WHAT IS BEING ASKED.
In your answer, give each entry again exactly as it appears.

(Saved data entries)
════

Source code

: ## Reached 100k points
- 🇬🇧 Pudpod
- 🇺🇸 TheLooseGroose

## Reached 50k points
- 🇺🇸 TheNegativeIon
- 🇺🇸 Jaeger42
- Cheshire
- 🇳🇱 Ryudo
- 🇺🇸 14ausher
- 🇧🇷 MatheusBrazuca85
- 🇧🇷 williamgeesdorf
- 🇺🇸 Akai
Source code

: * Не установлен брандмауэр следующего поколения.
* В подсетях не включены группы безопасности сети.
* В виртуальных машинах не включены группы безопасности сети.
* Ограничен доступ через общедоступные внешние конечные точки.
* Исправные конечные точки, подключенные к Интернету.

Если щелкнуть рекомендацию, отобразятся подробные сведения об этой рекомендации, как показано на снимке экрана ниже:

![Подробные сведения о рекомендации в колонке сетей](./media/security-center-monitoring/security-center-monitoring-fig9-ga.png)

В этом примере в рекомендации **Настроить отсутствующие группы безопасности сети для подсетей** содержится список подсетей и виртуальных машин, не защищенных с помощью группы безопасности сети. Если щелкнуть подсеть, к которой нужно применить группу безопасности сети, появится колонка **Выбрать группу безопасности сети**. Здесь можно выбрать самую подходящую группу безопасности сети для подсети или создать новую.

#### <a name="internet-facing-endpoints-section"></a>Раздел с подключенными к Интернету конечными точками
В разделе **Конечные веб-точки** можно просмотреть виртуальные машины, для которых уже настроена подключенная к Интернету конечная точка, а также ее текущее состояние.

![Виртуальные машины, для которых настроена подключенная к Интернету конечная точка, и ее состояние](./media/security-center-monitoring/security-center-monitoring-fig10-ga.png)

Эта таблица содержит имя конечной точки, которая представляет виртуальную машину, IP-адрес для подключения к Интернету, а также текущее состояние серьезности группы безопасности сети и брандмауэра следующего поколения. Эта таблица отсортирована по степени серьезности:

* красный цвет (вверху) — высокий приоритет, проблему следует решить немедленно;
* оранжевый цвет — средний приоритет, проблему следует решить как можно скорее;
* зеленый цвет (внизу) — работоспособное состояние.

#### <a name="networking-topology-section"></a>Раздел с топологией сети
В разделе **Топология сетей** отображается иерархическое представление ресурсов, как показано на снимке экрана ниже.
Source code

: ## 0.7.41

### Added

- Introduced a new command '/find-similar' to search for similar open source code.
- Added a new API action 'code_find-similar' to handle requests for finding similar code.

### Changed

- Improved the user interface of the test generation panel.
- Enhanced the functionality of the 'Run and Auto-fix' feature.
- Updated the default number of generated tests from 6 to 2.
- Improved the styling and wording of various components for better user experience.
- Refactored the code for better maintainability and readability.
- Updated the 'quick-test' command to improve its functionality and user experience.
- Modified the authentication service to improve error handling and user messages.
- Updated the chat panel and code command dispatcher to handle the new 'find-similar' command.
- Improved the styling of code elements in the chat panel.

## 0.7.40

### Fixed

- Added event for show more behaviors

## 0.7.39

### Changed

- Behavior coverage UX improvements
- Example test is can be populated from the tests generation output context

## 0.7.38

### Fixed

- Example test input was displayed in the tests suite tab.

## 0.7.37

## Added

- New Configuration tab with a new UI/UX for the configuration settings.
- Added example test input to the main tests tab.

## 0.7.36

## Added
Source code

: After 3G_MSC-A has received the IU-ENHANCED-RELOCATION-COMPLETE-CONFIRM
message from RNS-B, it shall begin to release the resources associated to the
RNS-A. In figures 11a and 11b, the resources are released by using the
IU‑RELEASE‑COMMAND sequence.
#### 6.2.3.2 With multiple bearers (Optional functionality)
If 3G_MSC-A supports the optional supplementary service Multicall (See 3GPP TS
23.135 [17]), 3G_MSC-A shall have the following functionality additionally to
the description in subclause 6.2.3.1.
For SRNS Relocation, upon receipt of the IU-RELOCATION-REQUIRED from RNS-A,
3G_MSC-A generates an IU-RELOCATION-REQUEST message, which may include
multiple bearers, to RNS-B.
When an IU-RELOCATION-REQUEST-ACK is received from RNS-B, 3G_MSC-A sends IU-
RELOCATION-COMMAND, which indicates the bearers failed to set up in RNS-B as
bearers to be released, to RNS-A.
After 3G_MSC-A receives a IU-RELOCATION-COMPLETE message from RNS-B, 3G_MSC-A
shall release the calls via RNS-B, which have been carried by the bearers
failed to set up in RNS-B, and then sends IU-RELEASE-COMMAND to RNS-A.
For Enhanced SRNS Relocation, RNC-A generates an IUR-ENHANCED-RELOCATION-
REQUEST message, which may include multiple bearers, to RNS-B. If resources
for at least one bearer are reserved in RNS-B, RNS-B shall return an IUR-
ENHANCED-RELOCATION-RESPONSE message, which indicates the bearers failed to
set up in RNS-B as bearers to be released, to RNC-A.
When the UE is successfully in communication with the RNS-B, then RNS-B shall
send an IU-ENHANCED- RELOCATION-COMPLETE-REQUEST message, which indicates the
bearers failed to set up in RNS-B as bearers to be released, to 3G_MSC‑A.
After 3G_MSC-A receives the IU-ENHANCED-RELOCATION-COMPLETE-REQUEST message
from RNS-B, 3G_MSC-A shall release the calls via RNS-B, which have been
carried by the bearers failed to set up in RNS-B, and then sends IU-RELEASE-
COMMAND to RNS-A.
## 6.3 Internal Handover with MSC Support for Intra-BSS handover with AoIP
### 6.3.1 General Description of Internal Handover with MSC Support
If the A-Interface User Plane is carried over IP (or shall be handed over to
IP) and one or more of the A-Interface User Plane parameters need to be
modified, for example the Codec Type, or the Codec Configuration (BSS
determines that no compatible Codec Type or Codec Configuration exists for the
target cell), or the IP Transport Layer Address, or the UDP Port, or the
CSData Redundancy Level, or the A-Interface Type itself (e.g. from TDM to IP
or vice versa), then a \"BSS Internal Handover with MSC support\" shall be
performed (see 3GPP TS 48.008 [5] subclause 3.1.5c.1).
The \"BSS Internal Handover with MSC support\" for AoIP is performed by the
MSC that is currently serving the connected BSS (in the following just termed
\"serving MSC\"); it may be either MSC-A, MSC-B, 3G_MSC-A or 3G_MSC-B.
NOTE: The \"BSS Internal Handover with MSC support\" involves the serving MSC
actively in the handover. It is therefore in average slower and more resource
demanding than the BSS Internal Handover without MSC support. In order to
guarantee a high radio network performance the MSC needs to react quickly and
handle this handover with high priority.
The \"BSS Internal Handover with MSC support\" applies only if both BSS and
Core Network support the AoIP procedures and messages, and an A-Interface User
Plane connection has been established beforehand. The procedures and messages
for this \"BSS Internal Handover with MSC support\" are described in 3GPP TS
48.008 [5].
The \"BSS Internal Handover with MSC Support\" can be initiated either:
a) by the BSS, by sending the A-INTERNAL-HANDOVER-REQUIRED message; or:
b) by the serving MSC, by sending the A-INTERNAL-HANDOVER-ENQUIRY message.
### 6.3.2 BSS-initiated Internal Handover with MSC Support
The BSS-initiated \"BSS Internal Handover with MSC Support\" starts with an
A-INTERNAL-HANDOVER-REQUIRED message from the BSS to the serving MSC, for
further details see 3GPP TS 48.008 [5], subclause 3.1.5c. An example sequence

════

ANSWER.
Source code

: ## Reached 100k points
- 🇬🇧 Pudpod
- 🇺🇸 TheLooseGroose

## Reached 50k points
- 🇺🇸 TheNegativeIon
- 🇺🇸 Jaeger42
- Cheshire
- 🇳🇱 Ryudo
- 🇺🇸 14ausher
- 🇧🇷 MatheusBrazuca85
- 🇧🇷 williamgeesdorf
- 🇺🇸 Akai
Source code

: * Не установлен брандмауэр следующего поколения.
* В подсетях не включены группы безопасности сети.
* В виртуальных машинах не включены группы безопасности сети.
* Ограничен доступ через общедоступные внешние конечные точки.
* Исправные конечные точки, подключенные к Интернету.

Если щелкнуть рекомендацию, отобразятся подробные сведения об этой рекомендации, как показано на снимке экрана ниже:

![Подробные сведения о рекомендации в колонке сетей](./media/security-center-monitoring/security-center-monitoring-fig9-ga.png)

В этом примере в рекомендации **Настроить отсутствующие группы безопасности сети для подсетей** содержится список подсетей и виртуальных машин, не защищенных с помощью группы безопасности сети. Если щелкнуть подсеть, к которой нужно применить группу безопасности сети, появится колонка **Выбрать группу безопасности сети**. Здесь можно выбрать самую подходящую группу безопасности сети для подсети или создать новую.

#### <a name="internet-facing-endpoints-section"></a>Раздел с подключенными к Интернету конечными точками
В разделе **Конечные веб-точки** можно просмотреть виртуальные машины, для которых уже настроена подключенная к Интернету конечная точка, а также ее текущее состояние.

![Виртуальные машины, для которых настроена подключенная к Интернету конечная точка, и ее состояние](./media/security-center-monitoring/security-center-monitoring-fig10-ga.png)

Эта таблица содержит имя конечной точки, которая представляет виртуальную машину, IP-адрес для подключения к Интернету, а также текущее состояние серьезности группы безопасности сети и брандмауэра следующего поколения. Эта таблица отсортирована по степени серьезности:

* красный цвет (вверху) — высокий приоритет, проблему следует решить немедленно;
* оранжевый цвет — средний приоритет, проблему следует решить как можно скорее;
* зеленый цвет (внизу) — работоспособное состояние.

#### <a name="networking-topology-section"></a>Раздел с топологией сети
В разделе **Топология сетей** отображается иерархическое представление ресурсов, как показано на снимке экрана ниже.
Source code

: ## 0.7.41

### Added

- Introduced a new command '/find-similar' to search for similar open source code.
- Added a new API action 'code_find-similar' to handle requests for finding similar code.

### Changed

- Improved the user interface of the test generation panel.
- Enhanced the functionality of the 'Run and Auto-fix' feature.
- Updated the default number of generated tests from 6 to 2.
- Improved the styling and wording of various components for better user experience.
- Refactored the code for better maintainability and readability.
- Updated the 'quick-test' command to improve its functionality and user experience.
- Modified the authentication service to improve error handling and user messages.
- Updated the chat panel and code command dispatcher to handle the new 'find-similar' command.
- Improved the styling of code elements in the chat panel.

## 0.7.40

### Fixed

- Added event for show more behaviors

## 0.7.39

### Changed

- Behavior coverage UX improvements
- Example test is can be populated from the tests generation output context

## 0.7.38

### Fixed

- Example test input was displayed in the tests suite tab.

## 0.7.37

## Added

- New Configuration tab with a new UI/UX for the configuration settings.
- Added example test input to the main tests tab.

## 0.7.36

## Added
Source code

: After 3G_MSC-A has received the IU-ENHANCED-RELOCATION-COMPLETE-CONFIRM
message from RNS-B, it shall begin to release the resources associated to the
RNS-A. In figures 11a and 11b, the resources are released by using the
IU‑RELEASE‑COMMAND sequence.
#### 6.2.3.2 With multiple bearers (Optional functionality)
If 3G_MSC-A supports the optional supplementary service Multicall (See 3GPP TS
23.135 [17]), 3G_MSC-A shall have the following functionality additionally to
the description in subclause 6.2.3.1.
For SRNS Relocation, upon receipt of the IU-RELOCATION-REQUIRED from RNS-A,
3G_MSC-A generates an IU-RELOCATION-REQUEST message, which may include
multiple bearers, to RNS-B.
When an IU-RELOCATION-REQUEST-ACK is received from RNS-B, 3G_MSC-A sends IU-
RELOCATION-COMMAND, which indicates the bearers failed to set up in RNS-B as
bearers to be released, to RNS-A.
After 3G_MSC-A receives a IU-RELOCATION-COMPLETE message from RNS-B, 3G_MSC-A
shall release the calls via RNS-B, which have been carried by the bearers
failed to set up in RNS-B, and then sends IU-RELEASE-COMMAND to RNS-A.
For Enhanced SRNS Relocation, RNC-A generates an IUR-ENHANCED-RELOCATION-
REQUEST message, which may include multiple bearers, to RNS-B. If resources
for at least one bearer are reserved in RNS-B, RNS-B shall return an IUR-
ENHANCED-RELOCATION-RESPONSE message, which indicates the bearers failed to
set up in RNS-B as bearers to be released, to RNC-A.
When the UE is successfully in communication with the RNS-B, then RNS-B shall
send an IU-ENHANCED- RELOCATION-COMPLETE-REQUEST message, which indicates the
bearers failed to set up in RNS-B as bearers to be released, to 3G_MSC‑A.
After 3G_MSC-A receives the IU-ENHANCED-RELOCATION-COMPLETE-REQUEST message
from RNS-B, 3G_MSC-A shall release the calls via RNS-B, which have been
carried by the bearers failed to set up in RNS-B, and then sends IU-RELEASE-
COMMAND to RNS-A.
## 6.3 Internal Handover with MSC Support for Intra-BSS handover with AoIP
### 6.3.1 General Description of Internal Handover with MSC Support
If the A-Interface User Plane is carried over IP (or shall be handed over to
IP) and one or more of the A-Interface User Plane parameters need to be
modified, for example the Codec Type, or the Codec Configuration (BSS
determines that no compatible Codec Type or Codec Configuration exists for the
target cell), or the IP Transport Layer Address, or the UDP Port, or the
CSData Redundancy Level, or the A-Interface Type itself (e.g. from TDM to IP
or vice versa), then a \"BSS Internal Handover with MSC support\" shall be
performed (see 3GPP TS 48.008 [5] subclause 3.1.5c.1).
The \"BSS Internal Handover with MSC support\" for AoIP is performed by the
MSC that is currently serving the connected BSS (in the following just termed
\"serving MSC\"); it may be either MSC-A, MSC-B, 3G_MSC-A or 3G_MSC-B.
NOTE: The \"BSS Internal Handover with MSC support\" involves the serving MSC
actively in the handover. It is therefore in average slower and more resource
demanding than the BSS Internal Handover without MSC support. In order to
guarantee a high radio network performance the MSC needs to react quickly and
handle this handover with high priority.
The \"BSS Internal Handover with MSC support\" applies only if both BSS and
Core Network support the AoIP procedures and messages, and an A-Interface User
Plane connection has been established beforehand. The procedures and messages
for this \"BSS Internal Handover with MSC support\" are described in 3GPP TS
48.008 [5].
The \"BSS Internal Handover with MSC Support\" can be initiated either:
a) by the BSS, by sending the A-INTERNAL-HANDOVER-REQUIRED message; or:
b) by the serving MSC, by sending the A-INTERNAL-HANDOVER-ENQUIRY message.
### 6.3.2 BSS-initiated Internal Handover with MSC Support
The BSS-initiated \"BSS Internal Handover with MSC Support\" starts with an
A-INTERNAL-HANDOVER-REQUIRED message from the BSS to the serving MSC, for
further details see 3GPP TS 48.008 [5], subclause 3.1.5c. An example sequence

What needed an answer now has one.